* [Goal of the exercise] Please put this sentence from the Supermodel review below into Spanish: "Data is only useful when it’s understood and contextualized – when it’s ultimately either shared or made into information."

* [Page text]
··········

Review of Supermodel

Perhaps one of the most important elements of any implementation leveraging data is the actual modeling of the data itself. Data is only useful when it’s understood and contextualized – when it’s ultimately either shared or made into information. Failing to actually model this data in an understandable way is damaging, and can seriously hamper any effort to develop a product. Additionally, it makes whatever product is developed harder to share and iterate upon, essentially stymieing development on a macro scale.

Supermodel aims to fix this problem. Today, we’re going to take a look at Supermodel to see what it is, and what problem it aims to solve. We’ll look at a few examples of the user experience in Supermodel, and posit a use case in which Supermodel would make sense. We also sat down with Supermodel creator and past Nordic APIs speaker, Zdenek “Z” Nemec, and will intersperse some of his thoughts!

What is Supermodel?

Supermodel, a Good API project, is actually two distinct parts which make a greater whole – Supermodel.io is a schema registry for data models, and Supermodel CLI is an open source tool design for working with these schemas models. That being said, Supermodel can be roughly defined as a collaborative tool for modeling data and sharing that data via a trusted registry. Supermodel uses a JSON schema in the YAML format for its data model definitions and defines these data models via a sharing scheme. Models can be authored directly to the Supermodel.io registry, or stored locally and then pushed to the registry using Supermodel CLI.

In essence, Supermodel is chiefly concerned with providing a method to model data, and then present that data in a variety of digestible and commonly supported formats. It works with a wide variety of formats, including JSON, GraphQL, JSON-LD, and the Open API Specification, amongst others such as Kafka. When these models are generated, they can be published to the registry, and at that point, are searchable and reusable by those within the Supermodel.io ecosystem. The Supermodel CLI is distinct from the registry itself, but is a chiefly important tool in that process, converting from various formats and allowing either the reference to or the direct consumption of such schemas.

··········

* [Stored data]
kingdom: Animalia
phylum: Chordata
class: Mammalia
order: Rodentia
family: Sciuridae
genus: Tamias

··········

* [Task output] Los datos solo son útiles cuando se comprenden y se contextualizan – cuando, en última instancia, se comparten o se convierten en información.